Torturadores impunes
Muito se fala de impunidade no Brasil. Tenho convicção de que a
origem dessa impunidade está na ditadura imposta em 1964. Os ditadores nunca
foram punidos. Muito menos os torturadores que fizeram o mais sujo dos serviço
para o regime comandado por generais que jamais tiveram a chancela do voto
direto. O Brasil é um dos poucos países com ditadura recente a poupar os seus
ditadores e os seus torturadores de qualquer punição. Isso se deu pela Lei da
Anistia, de 1979, lei de autoanistia pela qual a ditadura aceitou a volta dos
exilados em troca da autoabsolvição dos crimes dela mesma.
O problema é que os resistentes à ditadura foram punidos com
exílio, prisão, tortura, cassações de mandato, mortes e, vale destacar, com
processos julgados pelo Superior Tribunal Militar. Um lado foi julgado e
condenado.
O outro, o dos ditadores e torturadores, não.

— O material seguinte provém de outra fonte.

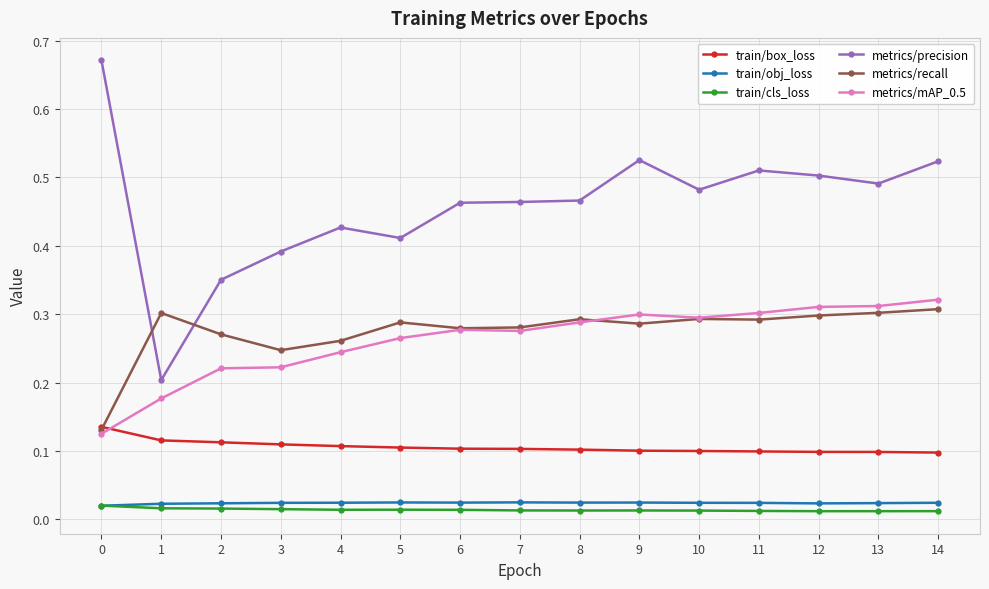

How many lines are shown in the chart?

6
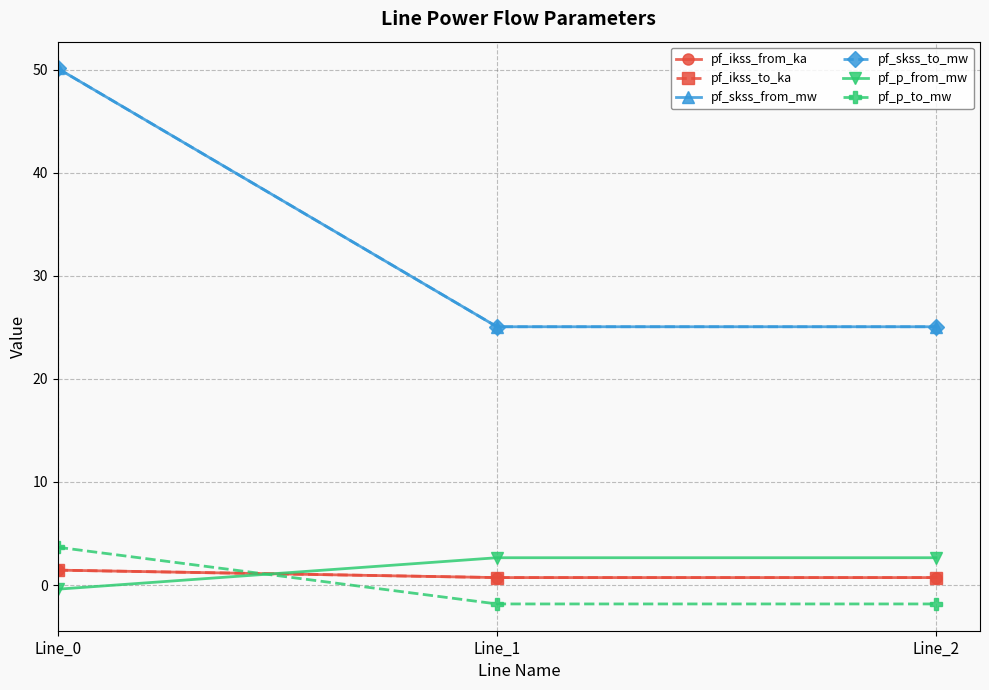

What is the sum of all pf_ikss_to_ka values?

2.9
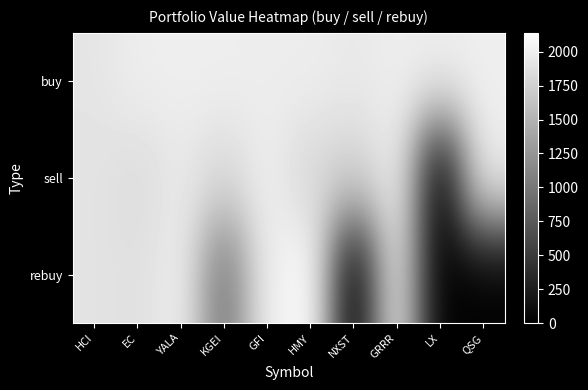

Reading right to left, extract all data points from this chart.

buy: QSG=1997.5	LX=1999.4	GRRR=1987.8	NXST=1951.4	HMY=1987.0	GFI=1982.3	KGEI=1995.3	YALA=1998.3	EC=1989.8	HCI=1918.4
sell: QSG=1998.9	LX=0.0	GRRR=1990.2	NXST=1762.5	HMY=1795.9	GFI=1991.9	KGEI=1825.2	YALA=1943.9	EC=1846.0	HCI=1900.6
rebuy: QSG=0.0	LX=0.0	GRRR=1933.5	NXST=0.0	HMY=2139.3	GFI=1997.0	KGEI=993.7	YALA=2000.0	EC=1874.7	HCI=1900.6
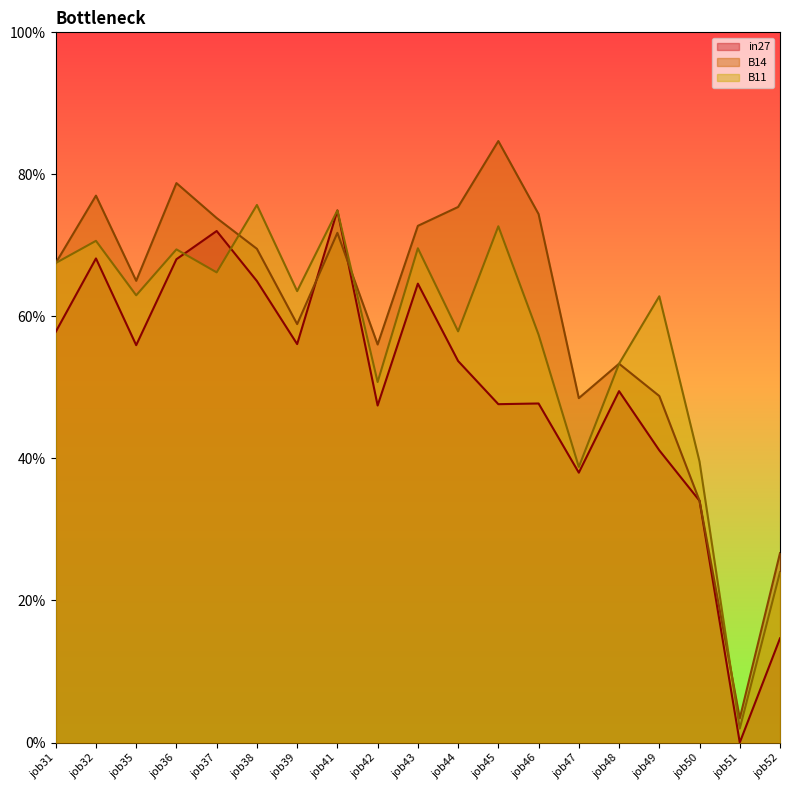

Rank the series by their average value, from highest to lowest.

B14, B11, in27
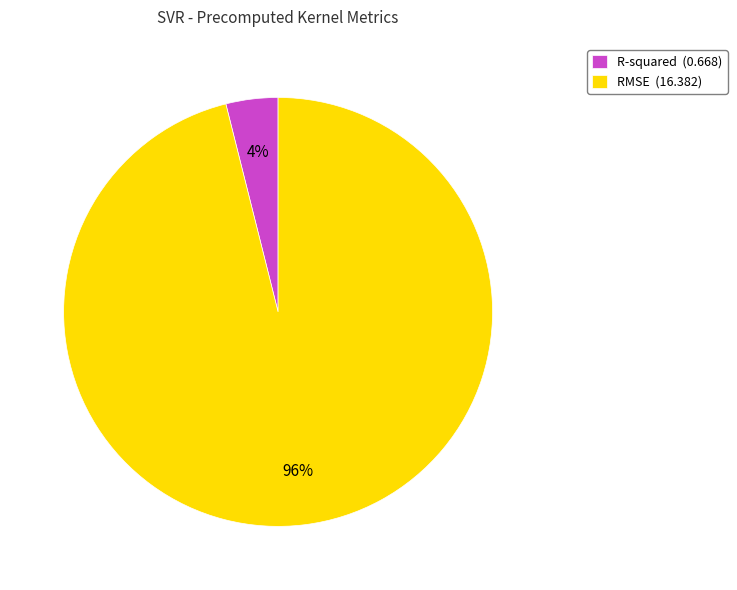

What is the smallest slice in the pie chart?

R-squared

O jornalista Luiz Cláudio Cunha resumiu: “A conta da ditadura de
21 anos prova que ela atuou sem o povo, apesar do povo, contra o povo. Foram
500 mil cidadãos investigados pelos órgãos de segurança; 200 mil detidos por
suspeita de subversão; 50 mil presos só entre março e agosto de 1964; 11 mil
acusados nos inquéritos das Auditorias Militares, cinco mil deles condenados,
1.792 dos quais por “crimes políticos” catalogados na Lei de Segurança
Nacional; dez mil torturados nos porões do DOI-CODI; seis mil apelações ao
Superior Tribunal Militar (STM), que manteve as condenações em dois mil casos;
dez mil brasileiros exilados; 4.862 mandatos cassados, com suspensão dos
direitos políticos, de presidentes a governadores, de senadores a deputados
federais e estaduais, de prefeitos a vereadores; 1.148 funcionários públicos
aposentados ou demitidos; 1.312 militares reformados; 1.202 sindicatos sob
intervenção; 245 estudantes expulsos das universidades pelo Decreto 477 que
proibia associação e manifestação; 128 brasileiros e dois estrangeiros banidos;
quatro condenados à morte (sentenças depois comutadas para prisão perpétua);
707 processos políticos instaurados na Justiça Militar; 49 juízes expurgados;
três ministros do Supremo afastados; o Congresso Nacional fechado por três
vezes; sete assembleias estaduais postas em recesso; censura prévia à imprensa,
à cultura e às artes; 400 mortos pela repressão; 144 deles desaparecidos até
hoje”. Basta?
Como não houve punição aos criminosos do lado da ditadura, os
saudosos dos anos sujos vão festejar os 50 anos do golpe de 1964. Esse o
resultado da impunidade no Brasil. O homem comum se diz: se é permitido dar
golpe de Estado, derrubar presidente, torturar, matar, armar atentados como o
do Rio-Centro, sem qualquer punição, então a bandidagem está liberada. Basta
arranjar um pretexto como salvar o país do comunismo. O Brasil é mesmo
original: aqui, torturador não se envergonha, não é punido, vive tranquilamente
e ainda comemora. Mais do que isso, ainda encontra defensor na mídia com aquele
discurso fraudulento: se é para punir, tem de punir os dois lados. Um lado já
foi punido. Só falta o outro.
A impunidade no Brasil tem origem no regime militar.